Thomas Hogan came from a prosperous and well-connected family. He was sent to Cambridge with his two brothers William and Anthony, but he entered Lincoln’s Inn in 1539 before taking a degree. In that year it was confidently rumoured that he was to marry Anne, the 16 year-old daughter and coheir of Sir Edward Echingham of Norfolk, but this marriage did not take place and the identity of his first wife remains unknown. After the 3rd Duke of Norfolk’s attainder Henry VIII proposed that his ‘servant’ Thomas Hogan should purchase Okinghall manor and other Howard lands in East Anglia, a transaction which was completed in 1550: what Hogan’s position was in the royal service has not been discovered, but in 1551 he was one of the gentlemen who accompanied the Garter mission to France. The lands forfeited by Norfolk were quickly disposed of, but in April 1550 the Council ordered the grant to Hogan of a 21-year lease of the manor and iron mill of Sheffield, Sussex, which had come to the crown on the attainder of Admiral Seymour.

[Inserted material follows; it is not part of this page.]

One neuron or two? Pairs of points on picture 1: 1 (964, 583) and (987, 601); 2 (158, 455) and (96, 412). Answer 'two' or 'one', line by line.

Although in the late 1540s he had sold some of his inheritance Hogan acquired other properties including Panworth Hall in Norfolk.3

Hogan may have owed his return for Shoreham (where his name and that of his fellow Francis Shirley are inserted in the indenture in a different hand from that of the document) either to the direct patronage of the young 4th Duke of Norfolk, whose service he had certainly entered by the beginning of Elizabeth’s reign, or to the influence of his uncle John Fowler with the 12th Earl of Arundel, who had recently become the duke’s father-in-law. He was among the Members who followed Sir Anthony Kingston’s lead in opposing one of the government’s bills, as were his uncle Fowler and his brother-in-law John Appleyard but not his brother William Hogan who had been returned for Horsham, presumably through the same patronage as Thomas at Shoreham. Hogan was to owe his two further elections to the Duke of Norfolk and doubtless also his appointment to the county bench. He survived the duke’s fall, however, and was pricked sheriff shortly before his own death on 7 Mar. 1586.4

Ref Volumes: 1509-1558

Author: R. J.W. Swales


  • 1. Date of birth estimated from age at fa.’s i.p.m., C142/85/14. Vis London. (Harl. Soc. i), 32; (cix, cx), 39; LP Hen. VIII, vii; CPR, 1547-8, p. 372; PCC 42 Alen, 56 Windsor.
  • 2. Lansd. 4, ff. 58v, 126v; 58, f. 158; CPR, 1560-3, p. 32; 1569-72, p. 208; A. H. Smith, County and Ct. 353.
  • 3. LP Hen. VIII, vi, vii, xi, xiv, xviii; PCC 28 Porch; CPR, 1547-8 pp. 338, 372, 374; 1549-51, pp. 321, 332, 354; 1553, p. 74; 1553-4, p. 4; APC, ii. 382, 425; iii. 271; SP10/19, f. 35v.
  • 4. C219/24/162; Guildford mus. Loseley 1331/2; Smith, 32, 37, 38.